Powell averaged 12.4 points and 5.3 rebounds per game as a sophomore. Not exactly numbers that scream “draft me.” The way that he played in the final 9 games garnered some attention from the ‘big boys’, averaging 15.7 points and 6.4 rebounds over that stretch. Powell tested the draft waters, and didn’t hear his name called on draft night. After two years overseas, he found his way onto an NBA roster. He played 7 seasons in the NBA, and has two championship rings. Don’t get me wrong. Powell has had a great professional career, and he is the person he is today because of everything he has been through, but I think this proposal was created for players like Powell.
As a sophomore, Simmons averaged 11.8 points, 6.3 rebounds, 1.7 assists, and 2.5 blocks per game. I remember thinking that Ced City showed a lot of potential over the season, but also remember thinking that he still had a ways to go. He had a monster 28-point performance against #1 Duke, which I think must have convinced the Hornets to take him with the 15th overall pick in the first round. He played on 4 teams, over the course of 3 seasons, averaging 10 minutes per game, before slipping out of the NBA. Simmons continued to play professionally abroad for 5 more years. I can’t blame Ced for going in the first round, but I don’t think he was ready.
Hickson was a McDonald’s All-American, ranked in the top-10 nationally coming out of high school. He had the buzz. He averaged 14.8 points and 8.5 rebounds per game as a freshman, and was named to the ACC All-Freshman team, as well as All-ACC honorable mention. Hickson was drafted by the Cleveland Cavaliers with the 19th pick in he first round. I wouldn’t look down upon anyone that was a first round lock, to go ahead and leave, because they get a guaranteed two-year contract. Hickson has had a solid NBA career, averaging 10 points and 7 rebounds per game over seven seasons so far.
As a Junior, Leslie averaged 15.1 points and 7.4 rebounds per game, and earned Third Team All-ACC honors. With Leslie’s slender frame, he needed a steady jump shot, and hadn’t put all the pieces of the puzzle together by the end of his Junior season. I think people either gave Leslie bad advice, or he didn’t listen to good advice, because Leslie went undrafted. I genuinely believe with one more year to develop his game, he could have been a first round pick. Leslie has played in the D-League, Korea, Philippines, and Puerto Rico over the past three seasons.
As a Junior, Zo averaged 12.4 points and 7.3 assists, and earned 2nd Team All-ACC honors. It was a solid season, but I felt like there was the potential to see a version of Lorenzo as a Senior that averaged 16+ points and 7 assists per game. He was drafted by the T-Wolves with the 52nd overall pick (2nd round). He has bounced up-and-down between the NBA and the D-league the past two seasons, but has played in 55 games in the NBA, averaging 14.1 minutes per game. With that being said, he came into the league with no guaranteed contract, and still doesn’t have one. I wonder if he would have improved his game his senior year, if his financial situation would be more sturdy right now.
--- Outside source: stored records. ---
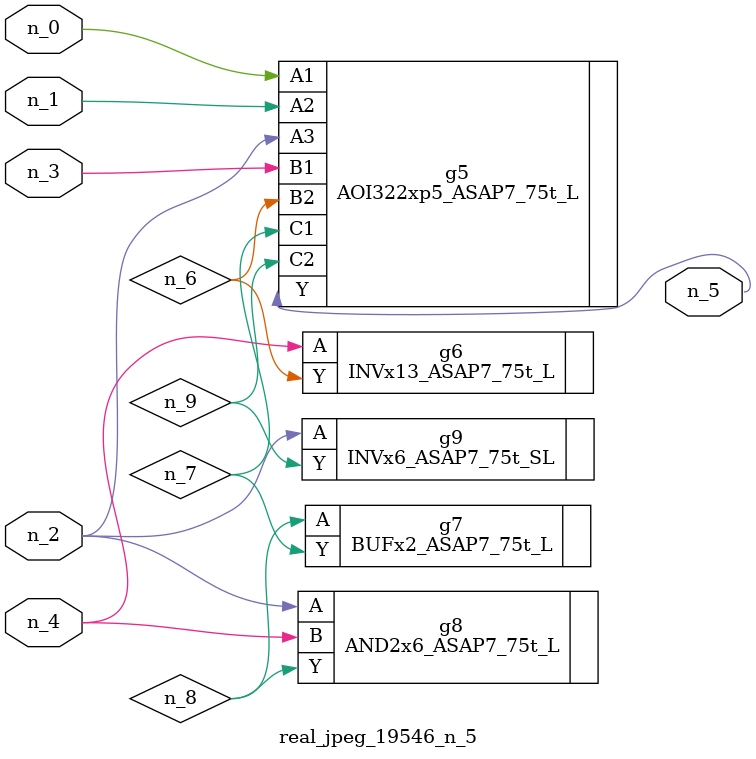
<source format=v>
module real_jpeg_19546_n_5 (n_4, n_0, n_1, n_2, n_3, n_5);

input n_4;
input n_0;
input n_1;
input n_2;
input n_3;

output n_5;

wire n_8;
wire n_6;
wire n_7;
wire n_9;

AOI322xp5_ASAP7_75t_L g5 ( 
.A1(n_0),
.A2(n_1),
.A3(n_2),
.B1(n_3),
.B2(n_6),
.C1(n_7),
.C2(n_9),
.Y(n_5)
);

AND2x6_ASAP7_75t_L g8 ( 
.A(n_2),
.B(n_4),
.Y(n_8)
);

INVx6_ASAP7_75t_SL g9 ( 
.A(n_2),
.Y(n_9)
);

INVx13_ASAP7_75t_L g6 ( 
.A(n_4),
.Y(n_6)
);

BUFx2_ASAP7_75t_L g7 ( 
.A(n_8),
.Y(n_7)
);


endmodule
</source>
If there is a perfect example of when a player should leave early, they should look at TJ Warren’s sophomore season. He averaged 24.9 points and 7.1 rebounds per game, and was named the ACC Player of the Year. The kids stock couldn’t have gotten any higher. He was drafted by the Suns with the 14th overall pick (lottery) in the first round. He averaged 6.1 points in 15 minutes per game last season as a rookie, but finished extremely strong.
He averaged 15.7 points, 4.6 rebounds and 3.5 assists as a Junior, and earned 2nd Team All-ACC honors. I don’t think Lacey leaving is a poor choice, because he isn’t making this choice as a 20 or 21 year old. He’s making this decision as a 24-year old. Personally, I don’t think Lacey was betting on getting drafted. I think he knew he wasn’t getting any younger, and is going to make money wherever he can make it, and he’s going to make it now.